Saved data entries:

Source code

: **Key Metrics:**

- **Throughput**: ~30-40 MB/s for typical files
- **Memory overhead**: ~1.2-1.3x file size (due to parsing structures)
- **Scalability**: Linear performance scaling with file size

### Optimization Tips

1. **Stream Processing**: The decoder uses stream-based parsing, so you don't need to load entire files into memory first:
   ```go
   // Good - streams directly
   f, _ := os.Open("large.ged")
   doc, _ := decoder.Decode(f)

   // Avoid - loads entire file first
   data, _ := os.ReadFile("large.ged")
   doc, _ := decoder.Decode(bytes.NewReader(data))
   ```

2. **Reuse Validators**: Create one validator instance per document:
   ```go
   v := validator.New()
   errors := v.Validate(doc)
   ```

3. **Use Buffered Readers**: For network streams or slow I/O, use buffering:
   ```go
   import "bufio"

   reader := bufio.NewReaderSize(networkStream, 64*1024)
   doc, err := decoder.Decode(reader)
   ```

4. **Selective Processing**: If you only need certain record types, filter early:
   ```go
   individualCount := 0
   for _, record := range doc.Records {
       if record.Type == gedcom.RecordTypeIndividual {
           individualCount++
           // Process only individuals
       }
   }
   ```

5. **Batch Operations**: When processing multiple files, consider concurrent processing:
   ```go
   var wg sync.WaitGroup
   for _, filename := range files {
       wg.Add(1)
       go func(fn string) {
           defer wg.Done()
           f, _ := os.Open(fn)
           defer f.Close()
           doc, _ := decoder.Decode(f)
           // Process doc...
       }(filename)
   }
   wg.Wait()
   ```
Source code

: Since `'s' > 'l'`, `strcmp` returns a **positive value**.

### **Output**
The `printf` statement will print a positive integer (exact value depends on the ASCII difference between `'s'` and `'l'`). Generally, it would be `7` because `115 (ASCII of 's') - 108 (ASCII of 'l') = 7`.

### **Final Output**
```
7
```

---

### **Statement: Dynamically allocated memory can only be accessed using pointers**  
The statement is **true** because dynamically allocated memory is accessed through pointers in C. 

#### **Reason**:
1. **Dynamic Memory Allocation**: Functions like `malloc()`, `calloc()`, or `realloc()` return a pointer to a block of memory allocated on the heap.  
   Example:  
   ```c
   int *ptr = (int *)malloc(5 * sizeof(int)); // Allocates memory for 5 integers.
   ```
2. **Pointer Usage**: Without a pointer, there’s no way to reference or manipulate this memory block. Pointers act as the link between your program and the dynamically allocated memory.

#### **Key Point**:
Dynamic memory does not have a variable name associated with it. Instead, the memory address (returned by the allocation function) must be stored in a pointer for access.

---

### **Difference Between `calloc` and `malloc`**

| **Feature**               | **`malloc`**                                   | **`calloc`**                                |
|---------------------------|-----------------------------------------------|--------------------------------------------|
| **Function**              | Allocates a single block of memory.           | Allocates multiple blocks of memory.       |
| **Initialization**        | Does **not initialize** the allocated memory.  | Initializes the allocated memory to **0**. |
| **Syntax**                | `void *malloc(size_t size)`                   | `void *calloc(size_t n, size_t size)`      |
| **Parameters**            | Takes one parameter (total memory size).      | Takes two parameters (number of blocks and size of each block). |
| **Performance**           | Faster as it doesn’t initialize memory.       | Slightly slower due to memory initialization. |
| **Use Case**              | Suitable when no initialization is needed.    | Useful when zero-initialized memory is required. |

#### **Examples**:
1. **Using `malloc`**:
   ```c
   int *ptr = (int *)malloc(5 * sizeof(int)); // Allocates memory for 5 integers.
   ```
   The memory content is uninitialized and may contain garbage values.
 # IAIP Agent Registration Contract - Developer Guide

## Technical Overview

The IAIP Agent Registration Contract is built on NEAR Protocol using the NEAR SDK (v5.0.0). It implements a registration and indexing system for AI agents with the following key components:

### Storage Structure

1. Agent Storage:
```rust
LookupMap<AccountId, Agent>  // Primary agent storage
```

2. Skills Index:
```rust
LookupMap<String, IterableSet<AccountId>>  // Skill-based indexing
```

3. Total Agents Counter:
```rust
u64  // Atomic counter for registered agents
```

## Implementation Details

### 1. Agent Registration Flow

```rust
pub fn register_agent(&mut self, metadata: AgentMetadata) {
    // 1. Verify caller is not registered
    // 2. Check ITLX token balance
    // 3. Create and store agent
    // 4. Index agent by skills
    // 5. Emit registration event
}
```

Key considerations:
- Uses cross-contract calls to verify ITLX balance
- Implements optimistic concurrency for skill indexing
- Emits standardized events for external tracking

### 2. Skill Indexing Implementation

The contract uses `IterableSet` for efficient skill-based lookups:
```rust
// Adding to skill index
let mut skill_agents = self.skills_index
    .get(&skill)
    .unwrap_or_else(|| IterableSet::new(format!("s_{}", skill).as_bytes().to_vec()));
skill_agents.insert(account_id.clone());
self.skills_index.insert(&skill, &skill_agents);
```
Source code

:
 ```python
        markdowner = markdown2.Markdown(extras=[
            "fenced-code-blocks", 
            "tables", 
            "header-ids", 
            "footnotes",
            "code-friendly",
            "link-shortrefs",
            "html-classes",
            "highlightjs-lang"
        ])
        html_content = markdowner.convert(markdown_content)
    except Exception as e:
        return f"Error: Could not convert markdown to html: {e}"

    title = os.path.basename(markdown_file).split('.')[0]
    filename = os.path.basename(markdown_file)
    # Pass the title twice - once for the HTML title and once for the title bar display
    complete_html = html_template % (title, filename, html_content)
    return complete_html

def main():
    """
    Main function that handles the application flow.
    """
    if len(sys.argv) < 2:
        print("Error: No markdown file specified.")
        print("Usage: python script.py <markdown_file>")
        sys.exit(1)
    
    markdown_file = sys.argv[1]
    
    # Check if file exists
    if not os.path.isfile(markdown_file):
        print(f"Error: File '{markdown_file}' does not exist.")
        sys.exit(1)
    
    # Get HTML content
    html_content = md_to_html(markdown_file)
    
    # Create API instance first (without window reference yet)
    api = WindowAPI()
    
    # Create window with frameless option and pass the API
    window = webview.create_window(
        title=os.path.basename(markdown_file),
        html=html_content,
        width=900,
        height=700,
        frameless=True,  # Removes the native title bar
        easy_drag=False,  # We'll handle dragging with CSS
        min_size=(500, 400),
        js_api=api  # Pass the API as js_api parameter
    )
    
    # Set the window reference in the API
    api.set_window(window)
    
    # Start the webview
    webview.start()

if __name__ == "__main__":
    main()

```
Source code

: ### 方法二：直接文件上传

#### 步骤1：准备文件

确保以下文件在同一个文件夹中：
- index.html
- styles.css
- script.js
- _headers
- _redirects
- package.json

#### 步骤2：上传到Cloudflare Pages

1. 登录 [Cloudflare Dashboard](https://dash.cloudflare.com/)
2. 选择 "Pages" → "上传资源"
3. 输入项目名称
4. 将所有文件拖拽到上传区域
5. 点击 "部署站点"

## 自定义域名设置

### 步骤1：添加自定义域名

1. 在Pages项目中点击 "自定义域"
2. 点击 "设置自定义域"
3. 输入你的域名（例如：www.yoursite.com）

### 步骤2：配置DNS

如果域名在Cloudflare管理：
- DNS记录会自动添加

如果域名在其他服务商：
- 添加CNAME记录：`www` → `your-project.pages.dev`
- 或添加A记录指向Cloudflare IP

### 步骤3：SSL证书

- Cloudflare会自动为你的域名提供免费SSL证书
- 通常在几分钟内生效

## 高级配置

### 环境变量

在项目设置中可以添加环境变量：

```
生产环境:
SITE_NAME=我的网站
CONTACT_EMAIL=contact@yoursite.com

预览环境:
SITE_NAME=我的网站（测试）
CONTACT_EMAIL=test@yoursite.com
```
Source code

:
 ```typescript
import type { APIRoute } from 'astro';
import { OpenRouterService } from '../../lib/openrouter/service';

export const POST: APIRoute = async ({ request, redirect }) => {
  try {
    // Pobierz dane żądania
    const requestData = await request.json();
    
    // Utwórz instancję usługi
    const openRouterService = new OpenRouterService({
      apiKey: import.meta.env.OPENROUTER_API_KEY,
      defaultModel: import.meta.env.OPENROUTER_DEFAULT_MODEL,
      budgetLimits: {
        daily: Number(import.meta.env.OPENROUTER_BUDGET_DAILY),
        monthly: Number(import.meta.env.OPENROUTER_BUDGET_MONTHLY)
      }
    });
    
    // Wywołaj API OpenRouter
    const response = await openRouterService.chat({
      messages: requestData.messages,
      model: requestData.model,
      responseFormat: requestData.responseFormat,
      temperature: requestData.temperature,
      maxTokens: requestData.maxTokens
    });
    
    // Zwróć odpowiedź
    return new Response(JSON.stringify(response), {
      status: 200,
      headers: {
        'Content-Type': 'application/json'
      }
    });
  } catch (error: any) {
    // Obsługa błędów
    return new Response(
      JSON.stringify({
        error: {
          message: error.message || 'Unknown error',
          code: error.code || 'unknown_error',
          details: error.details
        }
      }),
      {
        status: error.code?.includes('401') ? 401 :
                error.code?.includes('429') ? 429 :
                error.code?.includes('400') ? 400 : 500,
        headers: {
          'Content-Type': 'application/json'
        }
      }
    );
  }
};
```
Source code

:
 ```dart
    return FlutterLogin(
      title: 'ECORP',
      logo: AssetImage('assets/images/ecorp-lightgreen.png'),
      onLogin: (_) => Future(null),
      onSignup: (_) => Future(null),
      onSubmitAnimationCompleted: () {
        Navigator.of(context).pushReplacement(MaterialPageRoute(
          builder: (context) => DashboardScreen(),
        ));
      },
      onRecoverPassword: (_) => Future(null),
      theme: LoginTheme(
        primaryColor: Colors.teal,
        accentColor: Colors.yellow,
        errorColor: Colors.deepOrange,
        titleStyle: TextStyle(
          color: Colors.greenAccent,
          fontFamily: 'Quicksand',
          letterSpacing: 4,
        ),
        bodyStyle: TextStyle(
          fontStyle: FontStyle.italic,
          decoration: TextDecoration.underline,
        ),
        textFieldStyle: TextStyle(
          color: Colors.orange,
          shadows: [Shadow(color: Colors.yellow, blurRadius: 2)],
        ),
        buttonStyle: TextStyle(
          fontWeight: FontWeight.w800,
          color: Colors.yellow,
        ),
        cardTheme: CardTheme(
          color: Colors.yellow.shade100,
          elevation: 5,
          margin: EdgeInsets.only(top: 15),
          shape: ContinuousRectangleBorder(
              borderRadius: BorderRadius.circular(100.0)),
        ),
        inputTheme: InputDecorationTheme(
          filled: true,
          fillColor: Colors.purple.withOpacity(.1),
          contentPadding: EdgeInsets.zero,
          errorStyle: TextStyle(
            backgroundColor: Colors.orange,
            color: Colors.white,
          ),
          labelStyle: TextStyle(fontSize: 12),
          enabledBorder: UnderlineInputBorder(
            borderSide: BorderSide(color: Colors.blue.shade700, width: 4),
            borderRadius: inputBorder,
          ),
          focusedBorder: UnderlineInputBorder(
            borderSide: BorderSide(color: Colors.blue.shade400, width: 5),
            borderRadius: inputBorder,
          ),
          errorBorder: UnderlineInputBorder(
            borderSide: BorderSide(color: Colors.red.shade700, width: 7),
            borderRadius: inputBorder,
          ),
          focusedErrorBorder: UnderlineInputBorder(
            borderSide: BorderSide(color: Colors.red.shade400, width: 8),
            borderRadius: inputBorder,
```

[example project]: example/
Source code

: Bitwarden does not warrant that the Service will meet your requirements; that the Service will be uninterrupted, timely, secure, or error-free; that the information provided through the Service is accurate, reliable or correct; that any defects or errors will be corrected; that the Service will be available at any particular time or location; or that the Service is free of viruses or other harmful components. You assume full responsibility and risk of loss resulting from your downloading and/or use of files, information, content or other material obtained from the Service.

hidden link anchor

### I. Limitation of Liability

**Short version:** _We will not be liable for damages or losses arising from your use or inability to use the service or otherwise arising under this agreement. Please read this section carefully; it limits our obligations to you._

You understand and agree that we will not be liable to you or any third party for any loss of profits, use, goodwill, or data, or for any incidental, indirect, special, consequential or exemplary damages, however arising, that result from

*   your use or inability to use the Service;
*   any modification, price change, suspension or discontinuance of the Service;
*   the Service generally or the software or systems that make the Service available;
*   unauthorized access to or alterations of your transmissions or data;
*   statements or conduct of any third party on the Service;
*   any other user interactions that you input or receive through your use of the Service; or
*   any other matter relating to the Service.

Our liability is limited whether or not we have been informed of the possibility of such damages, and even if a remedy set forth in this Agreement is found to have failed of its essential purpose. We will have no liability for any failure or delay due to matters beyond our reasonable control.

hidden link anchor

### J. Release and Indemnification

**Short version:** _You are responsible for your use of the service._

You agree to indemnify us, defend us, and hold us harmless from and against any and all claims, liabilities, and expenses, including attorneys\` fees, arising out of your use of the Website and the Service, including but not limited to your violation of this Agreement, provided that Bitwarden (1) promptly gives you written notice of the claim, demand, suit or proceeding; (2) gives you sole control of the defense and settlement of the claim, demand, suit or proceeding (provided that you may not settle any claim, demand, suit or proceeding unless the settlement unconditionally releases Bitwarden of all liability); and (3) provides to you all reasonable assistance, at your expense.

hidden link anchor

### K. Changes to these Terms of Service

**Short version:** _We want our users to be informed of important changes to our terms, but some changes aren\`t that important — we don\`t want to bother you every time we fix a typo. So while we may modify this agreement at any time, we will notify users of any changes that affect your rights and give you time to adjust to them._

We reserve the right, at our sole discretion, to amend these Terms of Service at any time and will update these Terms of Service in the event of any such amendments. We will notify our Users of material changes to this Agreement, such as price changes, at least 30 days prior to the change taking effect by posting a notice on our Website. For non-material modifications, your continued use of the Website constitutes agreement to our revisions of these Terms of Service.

Exercise brief -> Using the entries above, copy out all lines that contain the string "requestData".

Solution to this task ->
    const requestData = await request.json();
      messages: requestData.messages,
      model: requestData.model,
      responseFormat: requestData.responseFormat,
      temperature: requestData.temperature,
      maxTokens: requestData.maxTokens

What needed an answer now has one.